(Data in this exercise)
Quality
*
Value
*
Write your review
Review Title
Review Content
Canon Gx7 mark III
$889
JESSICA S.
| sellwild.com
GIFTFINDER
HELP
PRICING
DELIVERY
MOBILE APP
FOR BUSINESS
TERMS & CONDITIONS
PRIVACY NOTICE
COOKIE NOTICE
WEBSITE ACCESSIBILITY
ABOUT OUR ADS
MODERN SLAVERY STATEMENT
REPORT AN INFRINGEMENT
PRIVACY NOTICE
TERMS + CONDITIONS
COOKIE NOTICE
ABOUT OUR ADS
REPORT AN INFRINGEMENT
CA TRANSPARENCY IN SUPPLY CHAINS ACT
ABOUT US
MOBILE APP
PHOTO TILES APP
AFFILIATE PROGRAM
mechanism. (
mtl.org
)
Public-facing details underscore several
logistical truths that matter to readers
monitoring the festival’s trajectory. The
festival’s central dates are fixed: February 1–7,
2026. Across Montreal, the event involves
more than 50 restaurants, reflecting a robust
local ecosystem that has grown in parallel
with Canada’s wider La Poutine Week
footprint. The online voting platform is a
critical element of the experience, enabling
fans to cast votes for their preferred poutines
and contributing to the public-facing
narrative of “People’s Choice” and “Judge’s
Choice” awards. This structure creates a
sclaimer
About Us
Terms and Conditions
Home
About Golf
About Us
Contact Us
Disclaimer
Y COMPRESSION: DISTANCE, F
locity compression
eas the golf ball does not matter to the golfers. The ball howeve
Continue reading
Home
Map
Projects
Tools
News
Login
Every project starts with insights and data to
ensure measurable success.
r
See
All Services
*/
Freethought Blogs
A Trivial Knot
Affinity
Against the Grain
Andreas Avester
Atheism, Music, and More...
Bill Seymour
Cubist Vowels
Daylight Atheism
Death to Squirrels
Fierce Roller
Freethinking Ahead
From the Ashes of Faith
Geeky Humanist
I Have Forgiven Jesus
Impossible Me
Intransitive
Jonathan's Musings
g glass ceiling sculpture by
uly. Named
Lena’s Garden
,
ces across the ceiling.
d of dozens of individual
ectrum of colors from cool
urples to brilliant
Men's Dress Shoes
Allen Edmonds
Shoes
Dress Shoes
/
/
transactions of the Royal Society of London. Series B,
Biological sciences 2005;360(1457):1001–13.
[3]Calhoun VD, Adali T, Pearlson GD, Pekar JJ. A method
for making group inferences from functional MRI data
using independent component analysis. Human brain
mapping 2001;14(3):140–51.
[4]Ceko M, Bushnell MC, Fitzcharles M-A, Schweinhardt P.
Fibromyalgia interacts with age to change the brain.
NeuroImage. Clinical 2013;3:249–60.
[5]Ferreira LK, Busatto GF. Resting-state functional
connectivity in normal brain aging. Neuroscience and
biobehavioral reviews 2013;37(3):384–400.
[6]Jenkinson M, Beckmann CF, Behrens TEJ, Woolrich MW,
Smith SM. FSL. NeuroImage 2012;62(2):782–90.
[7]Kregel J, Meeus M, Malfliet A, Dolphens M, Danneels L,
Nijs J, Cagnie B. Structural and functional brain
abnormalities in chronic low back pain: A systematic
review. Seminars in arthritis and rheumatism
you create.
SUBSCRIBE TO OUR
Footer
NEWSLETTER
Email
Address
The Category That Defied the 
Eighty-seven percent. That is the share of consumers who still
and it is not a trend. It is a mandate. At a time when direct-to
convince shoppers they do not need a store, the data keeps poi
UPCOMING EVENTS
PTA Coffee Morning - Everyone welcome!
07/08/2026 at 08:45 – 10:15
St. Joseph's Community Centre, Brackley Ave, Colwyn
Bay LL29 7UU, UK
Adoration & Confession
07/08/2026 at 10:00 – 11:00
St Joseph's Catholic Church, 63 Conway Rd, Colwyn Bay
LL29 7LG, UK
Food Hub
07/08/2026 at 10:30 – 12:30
(End Data in this exercise)
Copy the stretch of the records above that runs from the line with "[6]Jenkinson M, Beckmann" through the line with "UPCOMING EVENTS". Both end lines belong in the copy, and nothing else does.

Exercise result:
[6]Jenkinson M, Beckmann CF, Behrens TEJ, Woolrich MW,
Smith SM. FSL. NeuroImage 2012;62(2):782–90.
[7]Kregel J, Meeus M, Malfliet A, Dolphens M, Danneels L,
Nijs J, Cagnie B. Structural and functional brain
abnormalities in chronic low back pain: A systematic
review. Seminars in arthritis and rheumatism
you create.
SUBSCRIBE TO OUR
Footer
NEWSLETTER
Email
Address
The Category That Defied the 
Eighty-seven percent. That is the share of consumers who still
and it is not a trend. It is a mandate. At a time when direct-to
convince shoppers they do not need a store, the data keeps poi
UPCOMING EVENTS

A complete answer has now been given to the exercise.